YOUR ASSIGNMENT - The reply to the records below should contain exactly the lines from the line with "X1229793Y1031180D01*" through the line with "X1226536Y1072952D01*", and nothing besides.

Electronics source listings
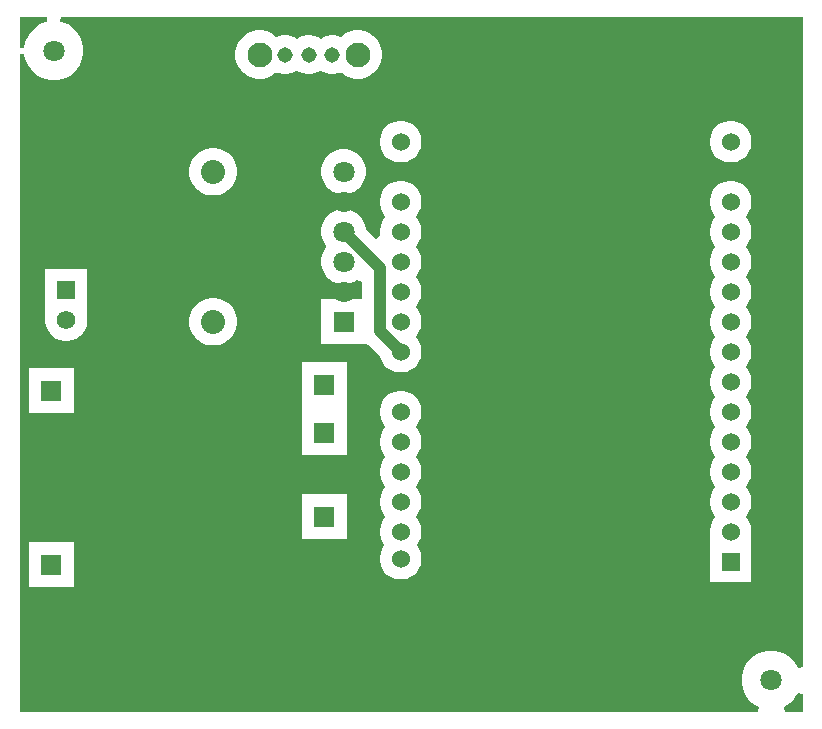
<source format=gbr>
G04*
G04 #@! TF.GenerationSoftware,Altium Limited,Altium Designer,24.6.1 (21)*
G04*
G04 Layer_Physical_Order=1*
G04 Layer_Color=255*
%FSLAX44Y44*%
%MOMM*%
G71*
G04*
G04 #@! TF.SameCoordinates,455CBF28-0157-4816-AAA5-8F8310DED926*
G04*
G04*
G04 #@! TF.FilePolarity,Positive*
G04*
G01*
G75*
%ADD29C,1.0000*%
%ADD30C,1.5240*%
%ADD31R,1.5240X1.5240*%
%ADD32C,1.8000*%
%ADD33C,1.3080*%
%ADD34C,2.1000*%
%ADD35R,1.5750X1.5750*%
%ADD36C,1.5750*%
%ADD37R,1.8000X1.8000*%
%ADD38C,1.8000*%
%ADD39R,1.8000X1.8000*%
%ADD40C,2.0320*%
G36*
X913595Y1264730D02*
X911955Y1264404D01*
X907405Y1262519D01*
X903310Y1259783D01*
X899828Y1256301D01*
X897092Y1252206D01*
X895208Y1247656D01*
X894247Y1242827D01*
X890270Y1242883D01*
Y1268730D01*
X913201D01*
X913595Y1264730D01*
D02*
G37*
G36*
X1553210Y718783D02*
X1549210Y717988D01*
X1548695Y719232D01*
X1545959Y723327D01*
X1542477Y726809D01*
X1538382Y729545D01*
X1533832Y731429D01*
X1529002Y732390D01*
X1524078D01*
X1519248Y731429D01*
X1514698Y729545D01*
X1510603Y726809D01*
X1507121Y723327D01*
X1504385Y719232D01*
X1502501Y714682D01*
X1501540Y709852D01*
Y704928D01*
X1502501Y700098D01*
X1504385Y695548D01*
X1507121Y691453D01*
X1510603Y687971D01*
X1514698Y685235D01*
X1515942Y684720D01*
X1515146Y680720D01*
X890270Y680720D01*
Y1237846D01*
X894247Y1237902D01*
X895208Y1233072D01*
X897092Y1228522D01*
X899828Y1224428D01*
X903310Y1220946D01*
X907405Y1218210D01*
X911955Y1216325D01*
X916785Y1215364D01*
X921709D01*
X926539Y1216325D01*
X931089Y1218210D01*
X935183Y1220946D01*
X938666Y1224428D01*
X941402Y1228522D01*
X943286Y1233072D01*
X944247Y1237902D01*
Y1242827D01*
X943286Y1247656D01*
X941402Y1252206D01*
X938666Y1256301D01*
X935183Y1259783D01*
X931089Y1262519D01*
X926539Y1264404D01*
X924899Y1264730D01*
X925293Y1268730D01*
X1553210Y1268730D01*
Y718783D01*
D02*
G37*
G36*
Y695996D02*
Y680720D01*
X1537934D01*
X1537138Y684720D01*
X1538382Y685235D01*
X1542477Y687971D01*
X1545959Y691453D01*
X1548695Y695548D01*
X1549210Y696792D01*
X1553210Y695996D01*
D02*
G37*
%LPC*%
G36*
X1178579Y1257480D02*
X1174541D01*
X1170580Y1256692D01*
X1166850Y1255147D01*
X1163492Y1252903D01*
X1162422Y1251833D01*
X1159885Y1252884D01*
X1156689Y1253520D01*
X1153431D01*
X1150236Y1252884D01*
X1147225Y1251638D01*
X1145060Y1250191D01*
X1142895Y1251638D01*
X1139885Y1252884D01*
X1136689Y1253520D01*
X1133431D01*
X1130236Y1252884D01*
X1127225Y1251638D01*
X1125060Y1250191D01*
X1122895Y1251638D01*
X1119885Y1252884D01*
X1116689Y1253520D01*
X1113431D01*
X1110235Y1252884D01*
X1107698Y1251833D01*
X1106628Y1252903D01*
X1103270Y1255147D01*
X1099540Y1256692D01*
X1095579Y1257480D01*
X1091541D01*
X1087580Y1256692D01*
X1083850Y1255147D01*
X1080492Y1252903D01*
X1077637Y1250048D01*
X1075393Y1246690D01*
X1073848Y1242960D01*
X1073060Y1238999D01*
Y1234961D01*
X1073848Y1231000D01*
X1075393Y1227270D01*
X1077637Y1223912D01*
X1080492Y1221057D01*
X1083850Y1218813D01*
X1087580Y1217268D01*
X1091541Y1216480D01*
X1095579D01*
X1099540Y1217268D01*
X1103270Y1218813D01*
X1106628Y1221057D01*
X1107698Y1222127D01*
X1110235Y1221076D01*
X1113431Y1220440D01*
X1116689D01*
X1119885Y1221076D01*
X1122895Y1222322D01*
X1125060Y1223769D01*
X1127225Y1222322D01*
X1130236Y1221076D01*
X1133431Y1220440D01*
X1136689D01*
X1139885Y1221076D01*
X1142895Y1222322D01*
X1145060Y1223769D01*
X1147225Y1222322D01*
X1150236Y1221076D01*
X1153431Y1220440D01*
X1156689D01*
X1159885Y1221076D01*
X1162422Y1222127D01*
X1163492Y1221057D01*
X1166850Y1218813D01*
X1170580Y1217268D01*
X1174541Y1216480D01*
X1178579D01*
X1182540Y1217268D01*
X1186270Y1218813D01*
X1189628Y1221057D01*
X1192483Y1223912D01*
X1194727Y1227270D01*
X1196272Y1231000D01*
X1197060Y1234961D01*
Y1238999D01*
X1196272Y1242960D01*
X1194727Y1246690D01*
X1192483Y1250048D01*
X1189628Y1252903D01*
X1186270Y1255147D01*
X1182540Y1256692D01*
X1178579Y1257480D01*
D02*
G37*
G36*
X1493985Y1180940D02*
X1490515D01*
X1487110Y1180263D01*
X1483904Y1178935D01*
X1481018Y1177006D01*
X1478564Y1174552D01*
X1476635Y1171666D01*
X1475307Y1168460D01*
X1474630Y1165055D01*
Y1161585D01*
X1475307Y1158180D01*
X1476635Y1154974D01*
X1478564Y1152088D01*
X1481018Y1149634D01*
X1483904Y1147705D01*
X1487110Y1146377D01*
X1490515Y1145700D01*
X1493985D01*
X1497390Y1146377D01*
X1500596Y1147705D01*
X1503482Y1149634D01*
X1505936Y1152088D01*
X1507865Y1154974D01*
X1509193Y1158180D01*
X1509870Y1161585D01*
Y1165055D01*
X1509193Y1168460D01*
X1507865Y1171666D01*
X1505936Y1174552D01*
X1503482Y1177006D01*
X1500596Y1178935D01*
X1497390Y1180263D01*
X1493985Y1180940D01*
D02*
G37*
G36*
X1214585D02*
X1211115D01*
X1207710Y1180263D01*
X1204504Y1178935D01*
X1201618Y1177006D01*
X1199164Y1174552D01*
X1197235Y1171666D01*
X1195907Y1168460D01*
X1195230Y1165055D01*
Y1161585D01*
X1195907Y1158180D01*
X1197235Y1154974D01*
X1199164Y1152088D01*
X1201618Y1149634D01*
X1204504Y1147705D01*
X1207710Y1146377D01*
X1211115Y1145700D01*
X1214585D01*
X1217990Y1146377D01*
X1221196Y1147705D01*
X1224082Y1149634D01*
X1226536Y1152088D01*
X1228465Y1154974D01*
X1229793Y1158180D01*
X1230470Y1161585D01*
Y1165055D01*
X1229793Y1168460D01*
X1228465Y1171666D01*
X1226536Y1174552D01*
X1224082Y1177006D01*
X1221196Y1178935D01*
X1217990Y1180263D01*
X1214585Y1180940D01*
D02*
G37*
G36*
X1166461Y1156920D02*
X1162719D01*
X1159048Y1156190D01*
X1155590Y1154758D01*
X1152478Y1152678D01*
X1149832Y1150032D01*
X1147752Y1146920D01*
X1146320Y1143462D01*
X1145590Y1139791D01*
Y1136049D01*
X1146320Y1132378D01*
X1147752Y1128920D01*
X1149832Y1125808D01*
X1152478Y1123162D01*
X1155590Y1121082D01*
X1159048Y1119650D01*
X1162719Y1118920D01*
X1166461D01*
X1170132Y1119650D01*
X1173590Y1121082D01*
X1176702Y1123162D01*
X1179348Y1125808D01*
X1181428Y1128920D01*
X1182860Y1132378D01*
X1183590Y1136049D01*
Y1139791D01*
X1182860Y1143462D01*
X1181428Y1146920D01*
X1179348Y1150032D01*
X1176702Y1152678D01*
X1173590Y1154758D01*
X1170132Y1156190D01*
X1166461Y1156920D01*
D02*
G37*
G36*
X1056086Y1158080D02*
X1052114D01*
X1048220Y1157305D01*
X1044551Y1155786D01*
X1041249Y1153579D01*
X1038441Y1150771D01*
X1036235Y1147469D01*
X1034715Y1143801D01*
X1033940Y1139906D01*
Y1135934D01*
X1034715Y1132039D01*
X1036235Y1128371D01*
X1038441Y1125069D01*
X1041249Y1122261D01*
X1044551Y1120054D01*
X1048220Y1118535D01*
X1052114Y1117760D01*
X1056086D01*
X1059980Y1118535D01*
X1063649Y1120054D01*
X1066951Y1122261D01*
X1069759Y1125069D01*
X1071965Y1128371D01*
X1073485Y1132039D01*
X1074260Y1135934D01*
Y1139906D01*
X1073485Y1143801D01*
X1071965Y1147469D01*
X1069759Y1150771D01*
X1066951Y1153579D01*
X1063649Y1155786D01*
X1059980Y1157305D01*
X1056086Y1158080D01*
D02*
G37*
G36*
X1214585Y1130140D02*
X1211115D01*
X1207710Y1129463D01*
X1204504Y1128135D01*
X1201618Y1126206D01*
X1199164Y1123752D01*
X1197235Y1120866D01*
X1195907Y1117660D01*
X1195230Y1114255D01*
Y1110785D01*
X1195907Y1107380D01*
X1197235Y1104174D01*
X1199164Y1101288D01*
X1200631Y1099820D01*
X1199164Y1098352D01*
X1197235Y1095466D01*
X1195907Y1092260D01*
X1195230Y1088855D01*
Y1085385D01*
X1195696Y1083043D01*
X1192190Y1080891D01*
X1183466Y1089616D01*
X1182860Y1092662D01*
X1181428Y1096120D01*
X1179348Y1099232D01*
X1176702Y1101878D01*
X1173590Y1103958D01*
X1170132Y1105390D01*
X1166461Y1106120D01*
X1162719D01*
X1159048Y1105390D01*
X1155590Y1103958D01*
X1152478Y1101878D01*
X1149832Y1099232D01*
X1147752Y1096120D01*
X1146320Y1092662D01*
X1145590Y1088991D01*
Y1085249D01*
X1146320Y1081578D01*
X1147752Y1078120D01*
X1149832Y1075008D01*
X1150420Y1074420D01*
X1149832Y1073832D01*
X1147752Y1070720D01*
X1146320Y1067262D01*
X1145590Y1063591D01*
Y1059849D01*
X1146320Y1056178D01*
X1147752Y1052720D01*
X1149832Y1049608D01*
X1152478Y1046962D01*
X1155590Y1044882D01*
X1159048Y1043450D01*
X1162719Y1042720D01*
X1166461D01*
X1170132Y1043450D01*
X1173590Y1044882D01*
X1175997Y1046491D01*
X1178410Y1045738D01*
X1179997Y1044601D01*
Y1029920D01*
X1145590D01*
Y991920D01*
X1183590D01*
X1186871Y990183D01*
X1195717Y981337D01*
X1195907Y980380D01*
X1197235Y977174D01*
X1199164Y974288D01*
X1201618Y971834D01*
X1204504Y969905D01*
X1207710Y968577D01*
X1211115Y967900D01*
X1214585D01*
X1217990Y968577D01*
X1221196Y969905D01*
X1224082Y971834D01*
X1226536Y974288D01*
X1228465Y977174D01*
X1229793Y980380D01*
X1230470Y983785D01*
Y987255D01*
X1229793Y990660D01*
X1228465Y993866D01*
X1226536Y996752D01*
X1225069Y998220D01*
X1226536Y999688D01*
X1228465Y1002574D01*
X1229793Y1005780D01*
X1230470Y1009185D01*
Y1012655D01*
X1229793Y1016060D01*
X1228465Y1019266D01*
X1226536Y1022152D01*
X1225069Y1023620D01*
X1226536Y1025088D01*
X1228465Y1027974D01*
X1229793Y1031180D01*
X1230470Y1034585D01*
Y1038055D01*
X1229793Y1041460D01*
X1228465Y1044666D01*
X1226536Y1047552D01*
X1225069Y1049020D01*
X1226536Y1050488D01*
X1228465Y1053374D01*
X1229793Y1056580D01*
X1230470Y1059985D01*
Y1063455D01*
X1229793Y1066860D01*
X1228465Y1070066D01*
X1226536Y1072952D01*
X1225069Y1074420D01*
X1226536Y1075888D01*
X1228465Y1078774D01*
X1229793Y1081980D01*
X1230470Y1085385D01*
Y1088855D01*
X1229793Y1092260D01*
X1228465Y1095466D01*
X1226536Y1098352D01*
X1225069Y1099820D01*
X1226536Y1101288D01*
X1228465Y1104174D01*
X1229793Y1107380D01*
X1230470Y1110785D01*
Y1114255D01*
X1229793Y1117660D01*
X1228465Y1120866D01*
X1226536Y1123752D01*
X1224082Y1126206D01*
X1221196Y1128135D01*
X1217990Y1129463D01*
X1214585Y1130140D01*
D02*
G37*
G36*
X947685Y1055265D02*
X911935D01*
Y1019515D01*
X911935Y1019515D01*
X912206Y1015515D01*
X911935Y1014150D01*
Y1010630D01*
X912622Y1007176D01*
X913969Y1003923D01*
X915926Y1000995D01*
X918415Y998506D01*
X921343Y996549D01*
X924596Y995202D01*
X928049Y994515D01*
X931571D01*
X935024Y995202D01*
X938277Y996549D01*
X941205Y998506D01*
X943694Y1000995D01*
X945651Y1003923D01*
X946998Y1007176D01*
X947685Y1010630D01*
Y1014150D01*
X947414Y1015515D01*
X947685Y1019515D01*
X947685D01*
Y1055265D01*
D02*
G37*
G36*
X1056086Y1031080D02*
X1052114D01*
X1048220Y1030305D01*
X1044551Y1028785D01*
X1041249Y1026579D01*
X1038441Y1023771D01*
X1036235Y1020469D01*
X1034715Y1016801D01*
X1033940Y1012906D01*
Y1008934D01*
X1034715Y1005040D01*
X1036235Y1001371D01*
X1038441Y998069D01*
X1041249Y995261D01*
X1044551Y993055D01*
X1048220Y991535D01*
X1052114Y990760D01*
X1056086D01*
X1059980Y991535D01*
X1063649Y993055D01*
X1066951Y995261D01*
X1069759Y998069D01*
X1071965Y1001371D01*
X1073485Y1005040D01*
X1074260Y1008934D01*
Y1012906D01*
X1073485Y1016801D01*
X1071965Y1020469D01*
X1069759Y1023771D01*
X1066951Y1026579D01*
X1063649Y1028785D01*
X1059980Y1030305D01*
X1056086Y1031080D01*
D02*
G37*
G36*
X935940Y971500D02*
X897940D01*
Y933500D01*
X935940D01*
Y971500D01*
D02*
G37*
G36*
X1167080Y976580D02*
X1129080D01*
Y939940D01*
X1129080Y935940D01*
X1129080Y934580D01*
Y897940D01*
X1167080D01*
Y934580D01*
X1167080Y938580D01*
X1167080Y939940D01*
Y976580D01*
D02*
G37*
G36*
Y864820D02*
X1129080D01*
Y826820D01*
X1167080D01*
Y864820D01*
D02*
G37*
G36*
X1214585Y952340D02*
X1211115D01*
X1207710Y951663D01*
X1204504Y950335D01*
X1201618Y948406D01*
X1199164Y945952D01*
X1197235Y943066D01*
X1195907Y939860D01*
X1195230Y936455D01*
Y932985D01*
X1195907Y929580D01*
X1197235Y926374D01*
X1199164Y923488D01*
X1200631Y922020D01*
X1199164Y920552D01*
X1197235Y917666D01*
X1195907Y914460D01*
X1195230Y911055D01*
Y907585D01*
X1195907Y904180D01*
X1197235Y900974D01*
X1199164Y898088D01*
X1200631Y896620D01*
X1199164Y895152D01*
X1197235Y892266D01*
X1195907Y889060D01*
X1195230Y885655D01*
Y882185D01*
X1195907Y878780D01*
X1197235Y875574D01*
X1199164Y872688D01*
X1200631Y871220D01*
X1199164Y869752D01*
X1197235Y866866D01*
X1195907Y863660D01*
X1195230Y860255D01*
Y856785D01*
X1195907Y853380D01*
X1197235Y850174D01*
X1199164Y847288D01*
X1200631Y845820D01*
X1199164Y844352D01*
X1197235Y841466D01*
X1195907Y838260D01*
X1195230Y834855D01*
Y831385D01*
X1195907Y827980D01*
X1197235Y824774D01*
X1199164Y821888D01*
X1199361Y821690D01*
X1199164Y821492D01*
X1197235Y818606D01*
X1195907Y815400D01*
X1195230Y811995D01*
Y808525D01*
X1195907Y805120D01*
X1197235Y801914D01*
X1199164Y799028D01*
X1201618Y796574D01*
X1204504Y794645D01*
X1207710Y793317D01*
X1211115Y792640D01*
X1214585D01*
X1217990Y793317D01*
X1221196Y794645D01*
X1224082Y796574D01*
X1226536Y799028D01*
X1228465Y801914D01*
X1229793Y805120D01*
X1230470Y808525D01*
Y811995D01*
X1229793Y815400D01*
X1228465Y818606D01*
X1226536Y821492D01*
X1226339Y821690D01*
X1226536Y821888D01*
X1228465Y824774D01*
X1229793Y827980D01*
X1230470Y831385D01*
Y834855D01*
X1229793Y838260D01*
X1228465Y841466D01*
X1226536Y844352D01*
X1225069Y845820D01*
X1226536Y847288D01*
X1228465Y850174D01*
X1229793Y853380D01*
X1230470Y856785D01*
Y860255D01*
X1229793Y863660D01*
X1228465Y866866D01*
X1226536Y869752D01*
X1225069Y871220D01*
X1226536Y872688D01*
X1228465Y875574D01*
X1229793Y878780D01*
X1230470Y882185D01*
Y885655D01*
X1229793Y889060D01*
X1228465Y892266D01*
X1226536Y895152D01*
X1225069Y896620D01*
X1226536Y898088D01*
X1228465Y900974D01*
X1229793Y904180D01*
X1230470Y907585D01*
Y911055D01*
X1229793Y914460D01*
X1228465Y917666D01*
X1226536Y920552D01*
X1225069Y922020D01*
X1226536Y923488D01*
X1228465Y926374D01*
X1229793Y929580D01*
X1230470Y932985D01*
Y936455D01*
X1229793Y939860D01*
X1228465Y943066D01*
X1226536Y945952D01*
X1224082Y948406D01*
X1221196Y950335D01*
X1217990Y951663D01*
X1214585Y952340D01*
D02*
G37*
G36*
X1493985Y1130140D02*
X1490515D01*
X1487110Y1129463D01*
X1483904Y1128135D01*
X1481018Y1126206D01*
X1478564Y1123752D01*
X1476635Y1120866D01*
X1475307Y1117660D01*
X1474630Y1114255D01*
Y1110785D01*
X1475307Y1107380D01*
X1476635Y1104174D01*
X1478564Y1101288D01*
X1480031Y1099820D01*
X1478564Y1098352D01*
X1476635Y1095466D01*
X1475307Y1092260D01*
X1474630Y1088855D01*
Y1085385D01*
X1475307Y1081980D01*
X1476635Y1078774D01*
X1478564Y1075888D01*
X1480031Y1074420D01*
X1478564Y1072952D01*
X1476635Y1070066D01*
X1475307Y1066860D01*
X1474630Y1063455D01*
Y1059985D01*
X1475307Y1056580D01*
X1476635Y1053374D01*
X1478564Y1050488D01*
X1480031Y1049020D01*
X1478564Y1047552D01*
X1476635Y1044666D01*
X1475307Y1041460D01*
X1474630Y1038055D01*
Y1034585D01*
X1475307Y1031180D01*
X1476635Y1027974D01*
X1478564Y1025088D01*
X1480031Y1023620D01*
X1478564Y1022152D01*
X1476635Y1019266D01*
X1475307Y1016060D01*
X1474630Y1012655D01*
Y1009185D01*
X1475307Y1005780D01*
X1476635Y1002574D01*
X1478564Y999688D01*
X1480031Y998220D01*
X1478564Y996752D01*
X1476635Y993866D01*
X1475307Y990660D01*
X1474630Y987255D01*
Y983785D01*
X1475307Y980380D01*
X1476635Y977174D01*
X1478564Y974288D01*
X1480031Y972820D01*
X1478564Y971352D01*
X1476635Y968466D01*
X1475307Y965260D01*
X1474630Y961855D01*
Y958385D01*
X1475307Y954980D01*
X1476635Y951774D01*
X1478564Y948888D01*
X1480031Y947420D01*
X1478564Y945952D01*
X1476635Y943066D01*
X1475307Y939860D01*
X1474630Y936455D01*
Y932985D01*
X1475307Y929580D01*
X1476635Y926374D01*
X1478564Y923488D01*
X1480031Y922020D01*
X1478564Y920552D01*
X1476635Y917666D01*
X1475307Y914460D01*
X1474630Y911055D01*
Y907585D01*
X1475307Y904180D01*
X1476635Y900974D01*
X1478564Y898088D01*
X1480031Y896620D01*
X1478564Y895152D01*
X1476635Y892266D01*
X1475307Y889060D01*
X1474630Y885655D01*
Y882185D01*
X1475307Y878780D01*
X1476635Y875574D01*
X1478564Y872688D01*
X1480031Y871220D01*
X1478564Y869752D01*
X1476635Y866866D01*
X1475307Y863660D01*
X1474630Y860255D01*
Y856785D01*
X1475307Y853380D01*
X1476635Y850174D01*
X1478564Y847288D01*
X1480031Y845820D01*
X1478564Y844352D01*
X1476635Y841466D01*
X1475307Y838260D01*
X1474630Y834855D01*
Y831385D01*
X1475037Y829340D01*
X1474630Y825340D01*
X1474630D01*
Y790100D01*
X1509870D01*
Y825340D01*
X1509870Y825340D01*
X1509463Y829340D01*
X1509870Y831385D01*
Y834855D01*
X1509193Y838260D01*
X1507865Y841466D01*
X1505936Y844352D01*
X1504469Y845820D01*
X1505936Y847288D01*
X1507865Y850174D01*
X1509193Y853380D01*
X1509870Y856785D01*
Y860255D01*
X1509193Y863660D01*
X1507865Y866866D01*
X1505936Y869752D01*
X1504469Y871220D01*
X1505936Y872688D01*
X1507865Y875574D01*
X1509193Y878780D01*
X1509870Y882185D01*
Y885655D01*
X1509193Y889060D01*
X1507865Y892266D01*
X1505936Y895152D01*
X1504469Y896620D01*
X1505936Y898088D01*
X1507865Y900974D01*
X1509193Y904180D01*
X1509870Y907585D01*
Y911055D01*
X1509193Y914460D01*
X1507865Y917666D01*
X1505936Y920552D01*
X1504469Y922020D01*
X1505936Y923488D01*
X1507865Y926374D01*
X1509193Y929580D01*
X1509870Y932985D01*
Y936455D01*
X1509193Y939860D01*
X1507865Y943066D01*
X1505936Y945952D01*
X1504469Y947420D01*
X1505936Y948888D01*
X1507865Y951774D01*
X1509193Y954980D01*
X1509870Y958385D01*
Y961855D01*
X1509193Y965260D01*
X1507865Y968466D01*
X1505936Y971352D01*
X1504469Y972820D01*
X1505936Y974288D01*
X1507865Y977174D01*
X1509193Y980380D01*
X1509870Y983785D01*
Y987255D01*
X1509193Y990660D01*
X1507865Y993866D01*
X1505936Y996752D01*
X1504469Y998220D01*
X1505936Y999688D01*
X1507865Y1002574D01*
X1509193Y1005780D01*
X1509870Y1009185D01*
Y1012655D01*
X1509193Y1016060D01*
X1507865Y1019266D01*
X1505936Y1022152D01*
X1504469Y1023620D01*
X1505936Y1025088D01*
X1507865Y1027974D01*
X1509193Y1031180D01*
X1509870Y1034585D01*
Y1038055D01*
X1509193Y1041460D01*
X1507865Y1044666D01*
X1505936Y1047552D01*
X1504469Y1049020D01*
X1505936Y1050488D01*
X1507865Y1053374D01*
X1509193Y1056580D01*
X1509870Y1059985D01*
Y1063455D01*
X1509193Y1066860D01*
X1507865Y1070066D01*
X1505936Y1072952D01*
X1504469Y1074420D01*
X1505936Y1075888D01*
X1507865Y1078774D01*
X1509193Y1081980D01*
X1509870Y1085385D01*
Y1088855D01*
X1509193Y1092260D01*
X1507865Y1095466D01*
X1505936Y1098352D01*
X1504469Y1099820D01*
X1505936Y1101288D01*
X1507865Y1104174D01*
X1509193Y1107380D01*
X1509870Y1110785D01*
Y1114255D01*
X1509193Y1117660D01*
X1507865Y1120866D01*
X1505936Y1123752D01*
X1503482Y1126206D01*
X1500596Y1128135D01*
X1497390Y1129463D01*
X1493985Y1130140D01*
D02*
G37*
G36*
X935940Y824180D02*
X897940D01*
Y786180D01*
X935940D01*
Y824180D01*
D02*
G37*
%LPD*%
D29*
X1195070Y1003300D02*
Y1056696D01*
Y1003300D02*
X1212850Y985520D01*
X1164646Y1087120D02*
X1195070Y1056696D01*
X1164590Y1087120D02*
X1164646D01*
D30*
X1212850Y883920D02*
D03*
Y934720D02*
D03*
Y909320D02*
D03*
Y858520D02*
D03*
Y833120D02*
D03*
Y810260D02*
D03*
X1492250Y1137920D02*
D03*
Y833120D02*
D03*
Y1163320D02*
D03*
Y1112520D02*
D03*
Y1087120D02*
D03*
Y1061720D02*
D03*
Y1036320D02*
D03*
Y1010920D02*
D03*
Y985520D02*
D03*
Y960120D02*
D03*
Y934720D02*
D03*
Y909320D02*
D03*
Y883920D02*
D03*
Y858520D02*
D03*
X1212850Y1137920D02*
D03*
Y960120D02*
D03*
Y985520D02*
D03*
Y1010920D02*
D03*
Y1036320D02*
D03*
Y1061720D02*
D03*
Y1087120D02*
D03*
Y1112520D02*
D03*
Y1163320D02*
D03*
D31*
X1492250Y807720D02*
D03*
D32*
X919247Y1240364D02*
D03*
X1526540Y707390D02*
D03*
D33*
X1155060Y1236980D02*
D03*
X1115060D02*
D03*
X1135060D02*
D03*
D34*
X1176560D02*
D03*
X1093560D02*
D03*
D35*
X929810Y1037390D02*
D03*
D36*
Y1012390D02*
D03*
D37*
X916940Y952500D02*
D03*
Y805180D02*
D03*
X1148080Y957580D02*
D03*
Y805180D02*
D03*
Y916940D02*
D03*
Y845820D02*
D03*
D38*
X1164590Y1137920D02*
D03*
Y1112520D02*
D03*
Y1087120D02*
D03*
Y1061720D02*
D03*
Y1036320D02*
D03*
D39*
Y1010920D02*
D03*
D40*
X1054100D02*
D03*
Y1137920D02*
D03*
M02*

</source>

PROBLEM SOLUTION -
X1229793Y1031180D01*
X1230470Y1034585D01*
Y1038055D01*
X1229793Y1041460D01*
X1228465Y1044666D01*
X1226536Y1047552D01*
X1225069Y1049020D01*
X1226536Y1050488D01*
X1228465Y1053374D01*
X1229793Y1056580D01*
X1230470Y1059985D01*
Y1063455D01*
X1229793Y1066860D01*
X1228465Y1070066D01*
X1226536Y1072952D01*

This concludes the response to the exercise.